Moving closer to Christ means facing daily struggles against temptation and battling against evil, Pope Francis has said.
When Jesus approaches the people who have come to hear him and be healed, “the unclean spirits try to stop him, they wage war,” which is why those who seek to follow the Lord will face obstacles, too, the Pope said during his early morning Mass in the chapel of the Domus Sanctae Marthae.
Looking at the day’s Gospel reading from Mark (3:7-12), the Pope said it was “curious” how the passage ended with the unclean spirits shouting at Jesus, “You are the son of God,” after describing the enthusiasm and large number of people who came to see, hear and be healed by Jesus.
“This is the truth.
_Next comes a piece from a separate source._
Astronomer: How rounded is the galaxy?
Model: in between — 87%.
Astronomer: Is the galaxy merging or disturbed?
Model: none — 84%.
This is the reality that each one of us feels when Jesus approaches,” he said, referring to the presence and persistence of evil.
People who say they never experience temptation, he said, are “not Christian; they are ideological, gnostic.” Gnosticism reflects an idea that a select elite can develop special powers and gifts through specialised knowledge that is hidden from most people.
When God draws people toward Jesus, there is someone else – the devil – who pulls them the other way “and he wages a war within you,” the Pope said. “This is why Paul talks about Christian life as a battle, a daily battle.”
Jesus came to win this battle, “to destroy Satan, to destroy his influence on our hearts,” the Pope said.
People must choose: do they want a comfortable, easy and quiet life, the Pope asked, or will they let their heart “feel the battle” and help Jesus be victorious?
“Let us think about how our heart is. Do I feel this battle in my heart” and the desire to serve, pray, praise the Father and do what is good, the Pope said, or is there “something that stops me” and distracts with temptations of comfort or entertainment?